REQUIRED WORK:
A copy is needed of each line in the records that has the word "inputs".

(INPUT DATA begins)

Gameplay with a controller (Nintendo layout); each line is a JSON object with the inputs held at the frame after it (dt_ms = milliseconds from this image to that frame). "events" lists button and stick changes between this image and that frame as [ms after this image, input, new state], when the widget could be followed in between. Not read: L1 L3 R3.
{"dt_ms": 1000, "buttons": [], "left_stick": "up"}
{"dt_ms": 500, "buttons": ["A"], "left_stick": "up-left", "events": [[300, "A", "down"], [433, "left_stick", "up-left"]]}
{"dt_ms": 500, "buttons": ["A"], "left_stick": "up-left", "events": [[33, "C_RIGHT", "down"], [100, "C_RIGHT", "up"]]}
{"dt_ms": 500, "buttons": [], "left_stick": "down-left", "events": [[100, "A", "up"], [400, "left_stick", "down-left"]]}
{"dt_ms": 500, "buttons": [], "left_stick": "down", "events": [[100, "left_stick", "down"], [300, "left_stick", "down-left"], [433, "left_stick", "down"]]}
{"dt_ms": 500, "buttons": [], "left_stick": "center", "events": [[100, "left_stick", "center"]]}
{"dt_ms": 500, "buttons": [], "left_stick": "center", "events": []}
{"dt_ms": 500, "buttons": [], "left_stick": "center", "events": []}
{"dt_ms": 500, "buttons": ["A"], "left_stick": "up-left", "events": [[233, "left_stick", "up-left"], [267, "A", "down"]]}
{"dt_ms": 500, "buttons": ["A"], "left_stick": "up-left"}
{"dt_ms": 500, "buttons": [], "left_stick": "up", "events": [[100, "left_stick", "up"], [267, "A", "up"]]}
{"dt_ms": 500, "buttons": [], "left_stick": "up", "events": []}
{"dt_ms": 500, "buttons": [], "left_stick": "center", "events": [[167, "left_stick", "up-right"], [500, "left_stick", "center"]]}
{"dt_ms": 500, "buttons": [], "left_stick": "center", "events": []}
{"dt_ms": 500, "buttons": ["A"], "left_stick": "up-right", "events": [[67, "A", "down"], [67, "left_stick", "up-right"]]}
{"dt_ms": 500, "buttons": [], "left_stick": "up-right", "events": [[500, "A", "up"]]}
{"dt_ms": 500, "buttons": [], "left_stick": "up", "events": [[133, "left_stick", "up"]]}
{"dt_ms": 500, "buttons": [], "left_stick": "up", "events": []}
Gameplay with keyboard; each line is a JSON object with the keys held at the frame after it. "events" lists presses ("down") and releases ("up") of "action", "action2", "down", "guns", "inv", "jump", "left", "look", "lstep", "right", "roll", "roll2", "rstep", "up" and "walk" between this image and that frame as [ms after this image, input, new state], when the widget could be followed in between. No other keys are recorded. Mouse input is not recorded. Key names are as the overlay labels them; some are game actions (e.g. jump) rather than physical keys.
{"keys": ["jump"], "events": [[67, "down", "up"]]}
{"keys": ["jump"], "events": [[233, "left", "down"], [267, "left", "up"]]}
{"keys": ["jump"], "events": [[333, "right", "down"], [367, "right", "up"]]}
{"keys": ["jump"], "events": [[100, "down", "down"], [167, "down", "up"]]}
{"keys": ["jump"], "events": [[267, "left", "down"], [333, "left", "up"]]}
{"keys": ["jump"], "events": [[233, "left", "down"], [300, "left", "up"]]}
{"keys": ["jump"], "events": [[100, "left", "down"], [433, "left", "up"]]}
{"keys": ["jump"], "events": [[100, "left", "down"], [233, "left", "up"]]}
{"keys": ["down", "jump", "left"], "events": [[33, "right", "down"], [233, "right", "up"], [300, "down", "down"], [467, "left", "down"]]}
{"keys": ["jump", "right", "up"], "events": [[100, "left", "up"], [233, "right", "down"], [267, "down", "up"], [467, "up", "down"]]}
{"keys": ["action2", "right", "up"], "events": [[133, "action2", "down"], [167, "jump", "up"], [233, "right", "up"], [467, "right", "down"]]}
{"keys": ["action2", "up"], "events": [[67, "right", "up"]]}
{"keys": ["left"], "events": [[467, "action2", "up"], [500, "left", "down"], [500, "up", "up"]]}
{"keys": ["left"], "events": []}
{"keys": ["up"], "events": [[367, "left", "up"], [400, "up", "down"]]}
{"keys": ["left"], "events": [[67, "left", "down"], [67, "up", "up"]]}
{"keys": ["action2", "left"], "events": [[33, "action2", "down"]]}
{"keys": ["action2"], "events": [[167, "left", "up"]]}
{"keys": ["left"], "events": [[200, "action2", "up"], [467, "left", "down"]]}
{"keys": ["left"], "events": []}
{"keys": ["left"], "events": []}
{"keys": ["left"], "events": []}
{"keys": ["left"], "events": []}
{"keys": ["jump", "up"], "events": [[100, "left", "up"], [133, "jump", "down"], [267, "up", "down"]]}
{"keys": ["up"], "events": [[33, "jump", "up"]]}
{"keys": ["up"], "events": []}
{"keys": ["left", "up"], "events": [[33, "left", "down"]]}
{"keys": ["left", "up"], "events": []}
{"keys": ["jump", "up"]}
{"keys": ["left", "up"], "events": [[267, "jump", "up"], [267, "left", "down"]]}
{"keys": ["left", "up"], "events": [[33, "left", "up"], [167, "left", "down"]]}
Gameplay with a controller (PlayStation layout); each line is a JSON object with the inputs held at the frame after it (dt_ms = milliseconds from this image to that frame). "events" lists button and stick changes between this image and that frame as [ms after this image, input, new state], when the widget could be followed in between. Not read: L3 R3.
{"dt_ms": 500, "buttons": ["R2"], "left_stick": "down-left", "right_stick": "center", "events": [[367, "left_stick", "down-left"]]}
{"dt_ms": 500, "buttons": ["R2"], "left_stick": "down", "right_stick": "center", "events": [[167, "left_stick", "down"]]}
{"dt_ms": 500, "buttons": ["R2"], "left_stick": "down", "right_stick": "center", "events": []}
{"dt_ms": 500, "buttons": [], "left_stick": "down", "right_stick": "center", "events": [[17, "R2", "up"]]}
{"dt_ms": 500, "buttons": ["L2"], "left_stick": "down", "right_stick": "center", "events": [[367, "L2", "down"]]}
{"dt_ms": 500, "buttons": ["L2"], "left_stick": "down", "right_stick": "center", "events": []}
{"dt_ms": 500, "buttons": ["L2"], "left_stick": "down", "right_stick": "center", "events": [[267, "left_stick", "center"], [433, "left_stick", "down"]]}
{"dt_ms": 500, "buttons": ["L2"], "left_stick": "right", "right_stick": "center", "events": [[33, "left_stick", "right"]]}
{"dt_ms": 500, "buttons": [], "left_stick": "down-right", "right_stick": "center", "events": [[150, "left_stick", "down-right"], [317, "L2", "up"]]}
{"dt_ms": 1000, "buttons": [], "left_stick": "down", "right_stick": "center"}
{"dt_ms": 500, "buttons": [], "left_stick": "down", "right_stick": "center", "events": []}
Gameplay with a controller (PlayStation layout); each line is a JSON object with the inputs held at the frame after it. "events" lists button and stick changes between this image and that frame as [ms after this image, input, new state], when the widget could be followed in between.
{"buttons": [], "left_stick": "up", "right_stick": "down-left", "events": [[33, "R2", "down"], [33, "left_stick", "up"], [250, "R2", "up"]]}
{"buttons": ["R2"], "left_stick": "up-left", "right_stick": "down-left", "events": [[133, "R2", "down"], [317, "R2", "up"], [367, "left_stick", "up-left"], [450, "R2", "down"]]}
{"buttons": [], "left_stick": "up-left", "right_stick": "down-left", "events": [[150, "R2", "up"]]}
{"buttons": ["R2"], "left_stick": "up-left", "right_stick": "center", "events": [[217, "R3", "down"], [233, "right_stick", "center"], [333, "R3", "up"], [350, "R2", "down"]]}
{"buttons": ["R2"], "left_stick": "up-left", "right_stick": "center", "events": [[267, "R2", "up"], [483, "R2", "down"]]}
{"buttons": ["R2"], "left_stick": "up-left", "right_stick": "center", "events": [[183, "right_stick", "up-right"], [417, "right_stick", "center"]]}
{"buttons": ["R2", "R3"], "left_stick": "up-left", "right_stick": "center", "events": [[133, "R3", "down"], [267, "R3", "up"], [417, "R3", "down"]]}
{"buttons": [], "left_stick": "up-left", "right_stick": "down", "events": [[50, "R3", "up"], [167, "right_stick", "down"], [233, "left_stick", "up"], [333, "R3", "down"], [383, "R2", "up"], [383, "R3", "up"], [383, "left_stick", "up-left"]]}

(INPUT DATA ends)

EXERCISE ANSWER:
Gameplay with a controller (Nintendo layout); each line is a JSON object with the inputs held at the frame after it (dt_ms = milliseconds from this image to that frame). "events" lists button and stick changes between this image and that frame as [ms after this image, input, new state], when the widget could be followed in between. Not read: L1 L3 R3.
Gameplay with a controller (PlayStation layout); each line is a JSON object with the inputs held at the frame after it (dt_ms = milliseconds from this image to that frame). "events" lists button and stick changes between this image and that frame as [ms after this image, input, new state], when the widget could be followed in between. Not read: L3 R3.
Gameplay with a controller (PlayStation layout); each line is a JSON object with the inputs held at the frame after it. "events" lists button and stick changes between this image and that frame as [ms after this image, input, new state], when the widget could be followed in between.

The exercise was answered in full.